Independent Art Fair 2014

Brienne Walsh and David Everitt Howe on why Independent is so much cooler than the Armory

Indpendent 2014, installation view. Photo: Tom Powell Imaging

Independent has always seemed like something of a misnomer. How is it 'independent' exactly? Isn’t this fair’s exhibitor list full of the same pretentious types as other fairs? It doesn’t look like the Miami Beach Convention Center, that much is true, but a helping of natural light, historic building features, and a top-notch architectural design doesn’t mean that it isn’t, still, an art fair with the same aim as other art fairs. Which is, namely, to make money. Independent just looks sexier doing it. And who doesn’t like sex?

ArtReview contributors Brienne Walsh and David Everitt Howe certainly do.

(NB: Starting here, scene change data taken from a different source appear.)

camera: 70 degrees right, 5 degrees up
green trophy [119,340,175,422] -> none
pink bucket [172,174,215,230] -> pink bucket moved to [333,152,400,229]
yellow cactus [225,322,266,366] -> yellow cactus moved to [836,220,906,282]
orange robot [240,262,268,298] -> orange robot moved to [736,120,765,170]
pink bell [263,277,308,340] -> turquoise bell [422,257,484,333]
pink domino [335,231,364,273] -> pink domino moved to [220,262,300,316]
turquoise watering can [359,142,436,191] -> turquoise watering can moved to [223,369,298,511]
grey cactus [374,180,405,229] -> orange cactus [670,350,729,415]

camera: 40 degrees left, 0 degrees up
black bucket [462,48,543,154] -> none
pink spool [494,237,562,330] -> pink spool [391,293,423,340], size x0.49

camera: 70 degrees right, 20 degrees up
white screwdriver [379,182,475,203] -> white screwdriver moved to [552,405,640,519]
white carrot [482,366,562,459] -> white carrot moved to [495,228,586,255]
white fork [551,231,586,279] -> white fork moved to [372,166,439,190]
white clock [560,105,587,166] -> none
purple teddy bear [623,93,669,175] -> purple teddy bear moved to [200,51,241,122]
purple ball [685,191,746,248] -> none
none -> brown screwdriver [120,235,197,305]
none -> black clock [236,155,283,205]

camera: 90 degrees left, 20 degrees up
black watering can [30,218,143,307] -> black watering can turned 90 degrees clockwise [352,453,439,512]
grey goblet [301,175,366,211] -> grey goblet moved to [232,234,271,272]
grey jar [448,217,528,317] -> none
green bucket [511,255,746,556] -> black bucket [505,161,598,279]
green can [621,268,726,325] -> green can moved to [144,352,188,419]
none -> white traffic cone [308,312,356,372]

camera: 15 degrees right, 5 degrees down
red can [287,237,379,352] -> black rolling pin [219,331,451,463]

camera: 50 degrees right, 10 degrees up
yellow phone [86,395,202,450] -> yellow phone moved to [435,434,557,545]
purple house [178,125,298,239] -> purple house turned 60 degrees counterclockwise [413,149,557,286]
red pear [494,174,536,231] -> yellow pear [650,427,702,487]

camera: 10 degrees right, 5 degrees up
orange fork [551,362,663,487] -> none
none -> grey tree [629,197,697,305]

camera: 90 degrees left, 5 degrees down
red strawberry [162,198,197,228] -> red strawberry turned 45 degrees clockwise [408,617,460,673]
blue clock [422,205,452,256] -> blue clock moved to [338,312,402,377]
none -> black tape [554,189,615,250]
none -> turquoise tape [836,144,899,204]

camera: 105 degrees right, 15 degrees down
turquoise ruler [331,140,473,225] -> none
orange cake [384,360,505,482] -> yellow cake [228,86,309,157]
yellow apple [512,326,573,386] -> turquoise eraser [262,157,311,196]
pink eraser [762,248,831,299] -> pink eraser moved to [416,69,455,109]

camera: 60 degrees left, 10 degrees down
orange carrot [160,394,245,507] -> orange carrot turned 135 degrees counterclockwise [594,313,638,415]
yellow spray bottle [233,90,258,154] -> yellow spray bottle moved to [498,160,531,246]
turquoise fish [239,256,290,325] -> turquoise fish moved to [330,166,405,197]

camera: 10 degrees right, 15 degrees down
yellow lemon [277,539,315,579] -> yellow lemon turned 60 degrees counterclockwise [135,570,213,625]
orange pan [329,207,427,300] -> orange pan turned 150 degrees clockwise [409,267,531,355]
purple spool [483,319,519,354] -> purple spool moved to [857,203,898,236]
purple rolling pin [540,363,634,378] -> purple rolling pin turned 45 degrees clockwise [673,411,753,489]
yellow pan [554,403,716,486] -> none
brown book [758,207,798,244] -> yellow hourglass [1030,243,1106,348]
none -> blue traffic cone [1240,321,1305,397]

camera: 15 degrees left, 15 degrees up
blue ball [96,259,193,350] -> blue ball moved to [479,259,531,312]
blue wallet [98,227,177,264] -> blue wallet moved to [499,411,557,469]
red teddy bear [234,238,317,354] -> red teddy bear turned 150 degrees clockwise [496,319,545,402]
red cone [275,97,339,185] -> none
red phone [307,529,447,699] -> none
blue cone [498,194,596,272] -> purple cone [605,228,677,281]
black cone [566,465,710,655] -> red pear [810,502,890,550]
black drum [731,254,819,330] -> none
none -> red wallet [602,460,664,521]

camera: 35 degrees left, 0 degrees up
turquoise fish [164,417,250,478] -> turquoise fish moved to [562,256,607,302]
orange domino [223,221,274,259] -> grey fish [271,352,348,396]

They schlepped through Independent pretending not to see everyone they saw at the Armory while trying to understand why Independent is so much cooler, and more pleasant, than the Armory.


1. Everything was tasteful at Independent. People were wearing dark colours and perfume that smelled like it could only be purchased at some insidery boutique. “Isn’t this so much better than the Armory?” was the first comment everyone seemed to be making when running into friends. But that’s like saying, “Isn’t this beautifully appointed Alexander Wang store so much better than an airport duty free lounge?”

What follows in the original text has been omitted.